* **Exercise instructions**
Put each line of the material below into a numbered list, leaving out any blank lines.

<<<<

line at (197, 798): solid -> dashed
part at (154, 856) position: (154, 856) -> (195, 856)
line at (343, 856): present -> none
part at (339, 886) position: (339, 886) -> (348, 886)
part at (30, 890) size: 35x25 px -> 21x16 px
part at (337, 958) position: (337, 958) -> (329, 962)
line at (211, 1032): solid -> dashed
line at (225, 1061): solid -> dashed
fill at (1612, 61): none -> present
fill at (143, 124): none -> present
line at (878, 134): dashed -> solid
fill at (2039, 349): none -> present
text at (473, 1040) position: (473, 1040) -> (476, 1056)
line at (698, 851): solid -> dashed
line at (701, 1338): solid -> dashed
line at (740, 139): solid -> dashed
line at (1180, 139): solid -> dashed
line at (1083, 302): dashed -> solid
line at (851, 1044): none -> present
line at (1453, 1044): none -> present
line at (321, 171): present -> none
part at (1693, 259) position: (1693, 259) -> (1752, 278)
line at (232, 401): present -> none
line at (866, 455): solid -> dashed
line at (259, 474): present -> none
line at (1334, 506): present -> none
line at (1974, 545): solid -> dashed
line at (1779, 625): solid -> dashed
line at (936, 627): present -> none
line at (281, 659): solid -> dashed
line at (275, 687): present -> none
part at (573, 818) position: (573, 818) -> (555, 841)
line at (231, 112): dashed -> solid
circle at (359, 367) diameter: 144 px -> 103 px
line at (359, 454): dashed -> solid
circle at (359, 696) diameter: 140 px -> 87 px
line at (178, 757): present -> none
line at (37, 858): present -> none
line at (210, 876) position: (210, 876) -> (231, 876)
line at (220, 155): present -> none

>>>>

* **Solution to the problem**
1. line at (197, 798): solid -> dashed
2. part at (154, 856) position: (154, 856) -> (195, 856)
3. line at (343, 856): present -> none
4. part at (339, 886) position: (339, 886) -> (348, 886)
5. part at (30, 890) size: 35x25 px -> 21x16 px
6. part at (337, 958) position: (337, 958) -> (329, 962)
7. line at (211, 1032): solid -> dashed
8. line at (225, 1061): solid -> dashed
9. fill at (1612, 61): none -> present
10. fill at (143, 124): none -> present
11. line at (878, 134): dashed -> solid
12. fill at (2039, 349): none -> present
13. text at (473, 1040) position: (473, 1040) -> (476, 1056)
14. line at (698, 851): solid -> dashed
15. line at (701, 1338): solid -> dashed
16. line at (740, 139): solid -> dashed
17. line at (1180, 139): solid -> dashed
18. line at (1083, 302): dashed -> solid
19. line at (851, 1044): none -> present
20. line at (1453, 1044): none -> present
21. line at (321, 171): present -> none
22. part at (1693, 259) position: (1693, 259) -> (1752, 278)
23. line at (232, 401): present -> none
24. line at (866, 455): solid -> dashed
25. line at (259, 474): present -> none
26. line at (1334, 506): present -> none
27. line at (1974, 545): solid -> dashed
28. line at (1779, 625): solid -> dashed
29. line at (936, 627): present -> none
30. line at (281, 659): solid -> dashed
31. line at (275, 687): present -> none
32. part at (573, 818) position: (573, 818) -> (555, 841)
33. line at (231, 112): dashed -> solid
34. circle at (359, 367) diameter: 144 px -> 103 px
35. line at (359, 454): dashed -> solid
36. circle at (359, 696) diameter: 140 px -> 87 px
37. line at (178, 757): present -> none
38. line at (37, 858): present -> none
39. line at (210, 876) position: (210, 876) -> (231, 876)
40. line at (220, 155): present -> none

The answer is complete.